Stair glides are not just for people with arthritis or bad knees—there are many other conditions that can make it difficult or dangerous for people to walk up and down stairs safely. Unfortunately, falling down the stairs can result in serious injuries. For the elderly especially, falling and breaking a hip can mean months of hospitalization and rehab, and might even mean the end of independent living. If you are concerned about your loved one falling and their ability to live at home safely, here are some signs that they might be ready for a stair lift.
1. Increasing loss of balance
Conditions such as Bell's palsy and stroke can result in vertigo, which affects a person's equilibrium and makes them dizzy or disoriented when they're on pitched surfaces such as stairways. Going up or down can make them lose their center of balance and set them up for a fall. Climbing stairs with only one hand on the railing can also affect their equilibrium. Pausing more frequently to regain balance or turning to face the railing in order to hold it with both hands can be a sign that they can benefit from the stability of a stair lift; staying safely seated until the dizzy spell passes is a much safer option.
2. Loss of strength or coordination
Conditions such as Parkinson's disease or other neurological disorders can cause tremors and other involuntary movements that make it difficult to grasp railings and to grip them with enough strength to support their weight. As these conditions progress, relying on the railing for support can be more difficult and therefore more dangerous. If your loved one is losing the ability to grasp objects, can no longer grip things firmly or frequently drops things, these are signs that relying on the railing is no longer safe and that they need the stability of a stair glide.
3. Increased exercise intolerance
Breathing problems such as emphysema and COPD are exacerbated when sufferers exert themselves even slightly—even mild exercise like climbing the stairs can increase the heart and respiratory rates, leaving patients gasping for breath halfway up the flight. If it's becoming more difficult for them to breathe when doing mild exercise such as household chores, carrying groceries or walking to the mailbox, it's a sign that they should stay seated while climbing stairs and let the chair do the work for them.
4. Declining eyesight
Stairs can be especially dangerous for people who can't see where they are stepping or who can't see well enough to adequately judge distance. Even if your loved one is not completely blind, they may not be able to see the floor clearly anymore. They also may not be able to see an untied shoelace or other hazards.
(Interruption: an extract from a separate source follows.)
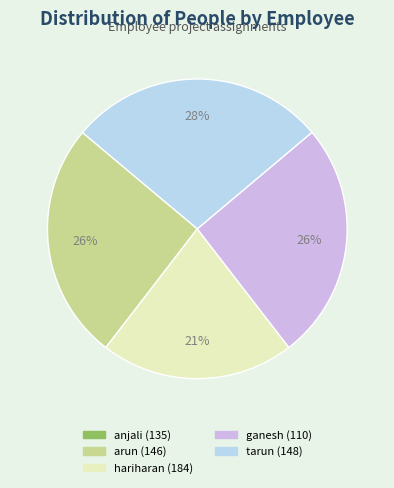

Does any single category account for the majority?

No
Frequent tripping and regular stumbling are signs that they can't see well enough to judge distance or depth accurately and that they need mechanical assistance to climb stairs safely.
It can be hard for people with these conditions to admit that they need or are ready for a stair chair lift, especially if they have never fallen. However, stairs in their home can eventually make it impossible for them to live independently. If your loved one has one of these conditions, talk to them about the risks and how a lift chair can make their home safer and help them live independently.